Conflict-of-interest statement: The authors declare no conflict of interest.
Open-Access: This article is an open-access article that was selected by an in-house editor and fully peer-reviewed by external reviewers. It is distributed in accordance with the Creative Commons Attribution NonCommercial (CC BY-NC 4.0) license, which permits others to distribute, remix, adapt, build upon this work non-commercially, and license their derivative works on different terms, provided the original work is properly cited and the use is non-commercial. See:
Corresponding author: Aleix Martínez-Pérez, MD, PhD, Faculty of Health Sciences, Valencian International University, Pintor Sorolla 21, Valencia 46002, Spain.
Received: February 22, 2021
Peer-review started: February 22, 2021
First decision: June 14, 2021
Revised: June 14, 2021
Accepted: July 27, 2021
Article in press: July 27, 2021
Published online: September 15, 2021

Technological improvements are crucial in the evolution of surgery. Real-time fluorescence-guided surgery (FGS) has spread worldwide, mainly because of its usefulness during the intraoperative decision-making processes. The success of any gastrointestinal oncologic resection is based on the anatomical identification of the primary tumor and its regional lymph nodes. FGS allows also to evaluate the blood perfusion at the gastrointestinal stumps after colorectal or esophageal resections. Therefore, a reduction on the anastomotic leak rates has been postulated as one of the foreseeable benefits provided by the use of FGS in these procedures. Although the use of fluorescence in lymph node detection was initially described in breast cancer surgery, the technique is currently applied in gastric or splenic flexure cancers, as they both present complex and variable lymphatic drainages. FGS allows also to perform intraoperative lymphograms or sentinel lymph node biopsies. New applications of FGS are being developed to assist in the detection of peritoneal metastases or in the evaluation of the tumor resection margins. The present review aims to provide a general overview of the current status of real-time FGS in gastrointestinal oncologic surgery. We put a special focus on the different applications of FGS, discussing the main findings and limitations found in the contemporary literature and also the promising near future applications.

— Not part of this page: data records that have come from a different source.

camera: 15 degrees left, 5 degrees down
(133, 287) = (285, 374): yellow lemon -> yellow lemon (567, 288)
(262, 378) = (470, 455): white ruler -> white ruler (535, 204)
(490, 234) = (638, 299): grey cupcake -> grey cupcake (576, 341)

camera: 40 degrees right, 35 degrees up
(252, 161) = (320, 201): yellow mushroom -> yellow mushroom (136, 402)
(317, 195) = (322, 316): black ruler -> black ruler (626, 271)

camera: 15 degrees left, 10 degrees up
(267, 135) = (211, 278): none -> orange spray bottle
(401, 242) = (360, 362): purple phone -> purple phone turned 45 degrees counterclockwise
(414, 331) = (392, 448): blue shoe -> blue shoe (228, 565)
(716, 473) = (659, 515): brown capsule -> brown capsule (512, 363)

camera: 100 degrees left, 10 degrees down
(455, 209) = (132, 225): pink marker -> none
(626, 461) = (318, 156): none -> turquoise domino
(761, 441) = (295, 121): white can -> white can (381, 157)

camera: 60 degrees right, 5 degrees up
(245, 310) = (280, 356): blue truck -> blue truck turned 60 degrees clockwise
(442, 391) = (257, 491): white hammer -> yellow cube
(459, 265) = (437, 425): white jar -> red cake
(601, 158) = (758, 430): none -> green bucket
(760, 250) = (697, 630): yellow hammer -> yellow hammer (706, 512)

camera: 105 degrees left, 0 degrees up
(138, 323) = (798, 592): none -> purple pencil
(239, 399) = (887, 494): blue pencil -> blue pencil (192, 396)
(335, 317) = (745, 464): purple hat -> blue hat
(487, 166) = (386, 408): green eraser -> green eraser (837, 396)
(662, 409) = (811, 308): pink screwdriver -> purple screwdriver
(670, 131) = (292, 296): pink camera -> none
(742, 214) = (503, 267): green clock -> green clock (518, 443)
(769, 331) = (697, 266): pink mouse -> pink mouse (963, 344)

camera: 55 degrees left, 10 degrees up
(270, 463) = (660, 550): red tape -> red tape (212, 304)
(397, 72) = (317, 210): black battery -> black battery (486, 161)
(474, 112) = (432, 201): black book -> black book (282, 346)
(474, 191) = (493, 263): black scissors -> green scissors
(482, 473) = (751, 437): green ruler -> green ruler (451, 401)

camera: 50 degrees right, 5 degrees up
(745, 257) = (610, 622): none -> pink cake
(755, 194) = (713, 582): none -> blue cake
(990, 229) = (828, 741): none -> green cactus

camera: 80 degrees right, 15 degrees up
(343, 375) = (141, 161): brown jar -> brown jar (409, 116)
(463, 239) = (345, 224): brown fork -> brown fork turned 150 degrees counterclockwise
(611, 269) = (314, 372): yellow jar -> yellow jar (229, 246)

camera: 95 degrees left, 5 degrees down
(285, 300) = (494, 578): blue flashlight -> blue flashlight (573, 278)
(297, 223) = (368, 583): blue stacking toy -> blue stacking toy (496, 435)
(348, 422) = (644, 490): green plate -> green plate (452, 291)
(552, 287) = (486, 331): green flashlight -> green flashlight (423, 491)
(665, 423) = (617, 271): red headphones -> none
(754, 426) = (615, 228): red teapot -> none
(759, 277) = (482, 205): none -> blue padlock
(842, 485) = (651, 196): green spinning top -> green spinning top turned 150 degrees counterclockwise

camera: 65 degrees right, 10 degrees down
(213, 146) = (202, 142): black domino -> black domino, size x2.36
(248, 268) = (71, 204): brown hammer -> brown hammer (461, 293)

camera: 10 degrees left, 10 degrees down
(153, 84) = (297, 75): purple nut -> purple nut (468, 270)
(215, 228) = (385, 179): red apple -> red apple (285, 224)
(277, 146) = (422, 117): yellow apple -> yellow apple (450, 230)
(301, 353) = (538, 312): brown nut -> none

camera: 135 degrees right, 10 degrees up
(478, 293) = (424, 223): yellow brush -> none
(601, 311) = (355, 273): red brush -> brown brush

Keywords: Surgery, Colorectal cancer, Esophageal cancer, Fluorescence, Image-guided surgery, Anastomotic leak, Lymph node

Core Tip: The continuous improvements on the postoperative and the oncological outcomes of patients undergoing gastrointestinal cancer surgery has focused the efforts of the whole surgical community during the last decades. Fluorescence-guided surgery is currently being developed and implemented in many countries and centers with promising expectancies. Fluorescence-guided surgery has the potential to reduce anastomotic leak rates of colorectal or esophagogastric surgery. Moreover, this new technology provides intraoperative real-time lymph node mapping and detection of sentinel lymph nodes or occult peritoneal metastases.